(Skeletal landmark data)
┏━━

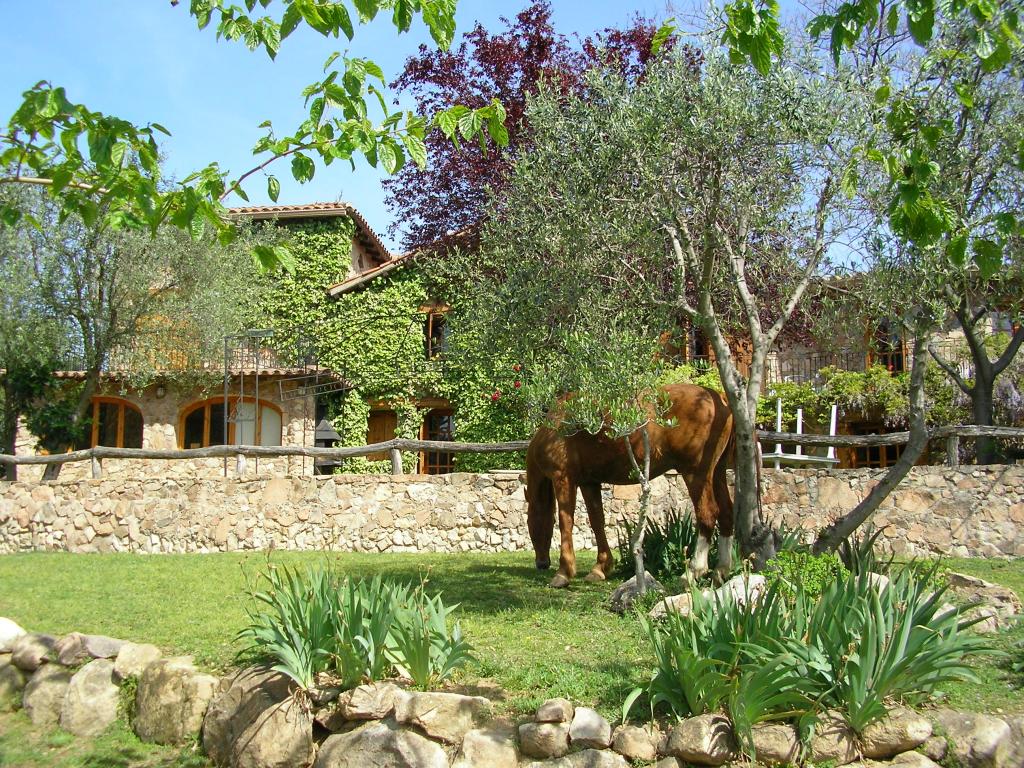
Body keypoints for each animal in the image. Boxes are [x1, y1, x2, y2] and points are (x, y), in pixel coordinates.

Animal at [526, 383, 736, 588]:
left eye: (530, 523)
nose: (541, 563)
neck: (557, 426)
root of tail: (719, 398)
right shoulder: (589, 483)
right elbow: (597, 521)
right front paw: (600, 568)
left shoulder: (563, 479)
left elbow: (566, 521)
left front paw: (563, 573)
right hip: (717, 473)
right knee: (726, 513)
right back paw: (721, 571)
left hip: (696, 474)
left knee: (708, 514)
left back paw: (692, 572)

┗━━
┏━━

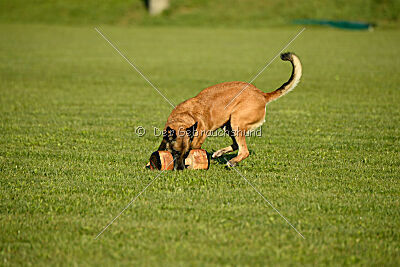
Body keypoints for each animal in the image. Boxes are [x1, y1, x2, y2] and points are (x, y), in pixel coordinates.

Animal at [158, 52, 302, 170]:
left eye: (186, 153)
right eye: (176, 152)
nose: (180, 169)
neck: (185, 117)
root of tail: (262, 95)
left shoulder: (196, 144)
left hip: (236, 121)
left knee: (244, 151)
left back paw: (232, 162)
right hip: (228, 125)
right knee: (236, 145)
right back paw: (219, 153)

┗━━

- **ASSIGNMENT**: Output only an exact transcription of the lines above from the one with "neck: (185, 117)" up to and including the one with "right back paw: (219, 153)".

- **RESPONSE TO THE TASK**:
neck: (185, 117)
root of tail: (262, 95)
left shoulder: (196, 144)
left hip: (236, 121)
left knee: (244, 151)
left back paw: (232, 162)
right hip: (228, 125)
right knee: (236, 145)
right back paw: (219, 153)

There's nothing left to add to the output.